Students play the role of tour guides who recruit others for a canoe trip down one of the Canadian Heritage Rivers located in Canada's North. The recruitment effort involves preparing a poster, a speech or a brochure.
Internet access, art supplies
Canada's northward-flowing rivers are diverse and numerous. Many begin far to the south and travel through several terrestrial ecozones before spilling into the ocean. For example:
- In the west, mountain glaciers feed the Athabasca and Peace rivers that wind through the rolling, forested boreal plains to Lake Athabasca. From there, the waters flow to Great Slave Lake and the Mackenzie River system, passing through wide valleys they've carved into the taiga plains on their way to the coast.
- In Central Canada, the South Saskatchewan River passes through relatively flat prairies and forested boreal plains where it joins the North Saskatchewan River. The waters eventually flow from Lake Winnipeg as the Nelson River, crossing the hills of the boreal shield and the low-lying Hudson plains before reaching Hudson Bay.
- Dozens of river systems in Ontario and Quebec cascade northward through the rocky, heavily-treed boreal shield to traverse the flat, open Hudson plains to Hudson or James Bay or to tumble across the taiga shield to Ungava Bay.
These freshwater systems have several features in common:
- They begin as springs, glaciers, wetlands, lakes and streams, gradually growing in size as they collect waters that drain from the surrounding lands.
- They create relatively fertile valleys where life can be generally more abundant and diverse. They carry dissolved nutrients from the surrounding lands, which give life to food webs in rivers and oceans.
- They attract human settlement and development, even in remote locations. Some communities are home to people who live traditional lifestyles. Most have limited resources for sewage treatment and waste disposal.
- Northern rivers are also altered by hydroelectric developments. Dams and canals change the direction and flow of large watersheds to supply hydroelectricity to the south.
Canada's northern rivers have played an important role throughout history:
- Aboriginal people used canoes, kayaks and skin boats to travel with their family groups between seasonal fishing and hunting areas, to move to new lands and to trade among neighbouring communities.
- When Europeans came, they adopted many aboriginal ways, often enlisting the help of native Canadians as guides as they explored this vast country by canoeing its rivers. Eventually, rivers became highways for the fur trade and, later, for lumber extraction.
The natural and historical values of Canada's rivers are being recognized and protected. The Canadian Heritage Rivers System (CHRS), for example, has already nominated about 40 rivers for protection, including 12 that are located in Canada's North.
- In small groups, have students role-play tour guides to recruit people for a canoe trip on one of the following heritage rivers in Canada's North: the Tatshenshini, Alsek, Athabasca, Arctic Red, Bonnet Plume, Clearwater, Coppermine, Hayes, Kazan, Missinaibi, Seal, Soper, South Nahanni orThelon Rivers.
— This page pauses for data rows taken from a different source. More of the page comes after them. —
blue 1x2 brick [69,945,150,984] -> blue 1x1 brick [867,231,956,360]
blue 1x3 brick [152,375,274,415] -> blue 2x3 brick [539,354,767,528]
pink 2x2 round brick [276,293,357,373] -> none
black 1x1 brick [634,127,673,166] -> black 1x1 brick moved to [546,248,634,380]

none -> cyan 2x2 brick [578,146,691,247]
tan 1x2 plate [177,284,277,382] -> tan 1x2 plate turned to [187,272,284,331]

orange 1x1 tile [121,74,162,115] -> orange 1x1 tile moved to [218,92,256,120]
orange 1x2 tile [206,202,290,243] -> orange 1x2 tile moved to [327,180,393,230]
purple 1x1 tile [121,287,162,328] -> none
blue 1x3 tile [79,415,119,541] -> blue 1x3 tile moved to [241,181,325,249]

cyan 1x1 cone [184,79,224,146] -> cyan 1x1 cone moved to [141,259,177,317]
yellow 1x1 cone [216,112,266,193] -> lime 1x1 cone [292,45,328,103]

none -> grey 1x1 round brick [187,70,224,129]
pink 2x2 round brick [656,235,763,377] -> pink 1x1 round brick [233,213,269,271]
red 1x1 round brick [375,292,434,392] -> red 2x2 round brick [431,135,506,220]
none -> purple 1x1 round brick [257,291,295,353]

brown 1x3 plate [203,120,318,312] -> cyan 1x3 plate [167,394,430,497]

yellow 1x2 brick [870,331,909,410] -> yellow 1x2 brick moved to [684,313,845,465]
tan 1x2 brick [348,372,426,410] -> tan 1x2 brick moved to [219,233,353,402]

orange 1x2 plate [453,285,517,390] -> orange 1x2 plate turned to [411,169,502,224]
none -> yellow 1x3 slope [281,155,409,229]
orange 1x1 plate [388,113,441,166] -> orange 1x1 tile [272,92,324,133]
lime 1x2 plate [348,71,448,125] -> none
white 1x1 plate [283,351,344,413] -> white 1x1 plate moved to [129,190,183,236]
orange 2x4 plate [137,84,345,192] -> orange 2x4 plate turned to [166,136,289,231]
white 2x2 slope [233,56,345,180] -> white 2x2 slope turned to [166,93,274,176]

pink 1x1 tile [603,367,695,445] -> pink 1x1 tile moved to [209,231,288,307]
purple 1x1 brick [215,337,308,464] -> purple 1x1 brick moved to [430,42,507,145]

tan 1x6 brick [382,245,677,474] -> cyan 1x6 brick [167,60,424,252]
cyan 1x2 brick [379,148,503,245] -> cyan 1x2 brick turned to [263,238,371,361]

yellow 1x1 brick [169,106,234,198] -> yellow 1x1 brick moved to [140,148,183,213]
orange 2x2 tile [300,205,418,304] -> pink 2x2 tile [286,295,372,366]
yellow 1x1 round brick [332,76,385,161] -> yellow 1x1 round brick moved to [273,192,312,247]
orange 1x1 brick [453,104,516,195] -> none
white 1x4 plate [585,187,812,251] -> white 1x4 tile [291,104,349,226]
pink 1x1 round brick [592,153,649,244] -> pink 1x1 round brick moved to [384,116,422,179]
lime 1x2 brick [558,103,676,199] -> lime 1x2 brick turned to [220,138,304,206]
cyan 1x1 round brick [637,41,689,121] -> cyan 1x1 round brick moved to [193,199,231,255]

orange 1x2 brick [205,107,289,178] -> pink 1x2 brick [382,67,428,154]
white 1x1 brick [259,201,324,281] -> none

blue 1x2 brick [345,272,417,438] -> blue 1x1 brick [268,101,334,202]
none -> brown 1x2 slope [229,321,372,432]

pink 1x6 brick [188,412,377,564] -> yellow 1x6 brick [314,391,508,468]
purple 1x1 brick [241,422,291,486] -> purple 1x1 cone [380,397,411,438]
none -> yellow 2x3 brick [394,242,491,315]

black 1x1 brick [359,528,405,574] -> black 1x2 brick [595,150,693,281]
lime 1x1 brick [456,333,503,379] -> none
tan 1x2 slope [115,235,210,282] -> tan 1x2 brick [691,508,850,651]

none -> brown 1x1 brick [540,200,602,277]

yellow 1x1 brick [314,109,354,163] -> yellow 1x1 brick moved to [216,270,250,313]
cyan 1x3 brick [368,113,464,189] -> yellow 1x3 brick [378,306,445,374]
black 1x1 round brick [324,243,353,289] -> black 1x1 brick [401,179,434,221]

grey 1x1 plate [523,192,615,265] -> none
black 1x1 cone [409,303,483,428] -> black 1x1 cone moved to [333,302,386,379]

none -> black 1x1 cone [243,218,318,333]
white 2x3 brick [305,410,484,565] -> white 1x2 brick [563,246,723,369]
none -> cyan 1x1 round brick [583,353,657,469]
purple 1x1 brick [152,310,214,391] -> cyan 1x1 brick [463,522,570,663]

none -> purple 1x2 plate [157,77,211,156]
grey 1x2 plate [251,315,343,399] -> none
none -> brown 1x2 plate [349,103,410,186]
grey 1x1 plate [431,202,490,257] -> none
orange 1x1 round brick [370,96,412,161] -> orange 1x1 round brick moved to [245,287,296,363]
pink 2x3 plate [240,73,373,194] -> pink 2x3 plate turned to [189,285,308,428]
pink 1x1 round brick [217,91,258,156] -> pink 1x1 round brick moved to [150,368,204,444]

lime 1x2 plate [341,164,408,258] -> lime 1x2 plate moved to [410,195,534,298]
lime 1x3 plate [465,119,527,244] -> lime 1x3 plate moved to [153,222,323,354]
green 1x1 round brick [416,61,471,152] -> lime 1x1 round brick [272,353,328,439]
The Bloodvien, Churchill and North Saskatchewan rivers, which flow northward, may be included.
- Students research their river by reading fact sheets and river stories at www.chrs.ca. Have them create a poster or brochure. It should communicate:
- the objective of the trip (such as a hunting, exploration, recreational or historical trip).
- a description of their river.
- the route and what travellers might see in terms of wildlife and scenery.
- the length of the trip and types of challenges the travellers can expect.
- other convincing arguments for joining the expedition.
The Sublime Thelon River
The Thelon River flows through the spruce-lined valleys that reach into the northern barrens and the Thelon Game Sanctuary to Baker Lake, where it joins the Kazan River for the final journey to Hudson Bay. You may see muskox, white wolves, snow geese and some of the Beverly caribou herd that call it home. You can fish for lake trout, Arctic char and grayling while you contemplate the adventures of Samuel Hearne or camp at the final resting place of ill-fated explorer John Hornby. This heritage river is part of the largest remaining unaltered watershed that flows into Hudson Bay. Hopefully, its protected status will spare it the dams and diversions that have befallen so many other once-wild northern rivers.
The Majestic Mackenzie
Canada's longest river at over 4,200 km, the Mackenzie drains almost one-fifth of Canada's lands (over 1.8 million km2). The river provides rich soil and moderates the regional climate so well that it helps the treeline extend all the way north to the Beaufort Sea. This is the traditional home of the Dene and Inuvialuit people, many of whom still rely heavily on hunting and fishing for food. The sprawling Mackenzie delta is uncommonly rich in ecological diversity, hosting about 54 mammal species, 137 kinds of birds and 55 types of fish, including the renowned Arctic char.
The Wild South Nahanni
The South Nahanni River, located in the Northwest Territories, is part of the Nahanni National Park Reserve and was designated a Canadian Heritage River in 1987. This spectacularly wild river features canyons up to 1.2 km deep, cave systems, hot springs and waterfalls (including Virginia Flats, which is twice the height of Niagara Falls). Rare orchids, endangered trumpeter swans, Dali sheep and Dolly Varden char live here. This is also a traditional home of the Dene people, who still use northern rivers as highways in summer and winter. Their name for this river means "flowing from Mother Earth." You can travel this protected river by raft or canoe, but make sure your whitewater paddling skills are up to speed!
- Students describe features of the northern marine ecozone into which their river eventually drains.
- Students describe features of northern Wetlands of International Importance, such as at Old Crow Flats, Whooping Crane Summer Range, Queen Maud Gulf Migratory Bird Sanctuary, Polar Bear Pass, Rasmussen Lowlands, Dewey Soper Migratory Bird Sanctuary, McConnell River Bird Sanctuary and Polar Bear Provincial Park, which are linked to their river.
- Students create an account of a "first voyage" down a river from the perspective of an Aboriginal person or a northern explorer such as Samuel Hearne, Sir John Franklin, Dewy Soper, J.B. Tyrrell, John Hornby or George Douglas.
- Students research and describe the potential impacts of climate change on the ecology and recreational aspects of their river.
Identify and describe three Canadian Heritage Rivers in Canada's North.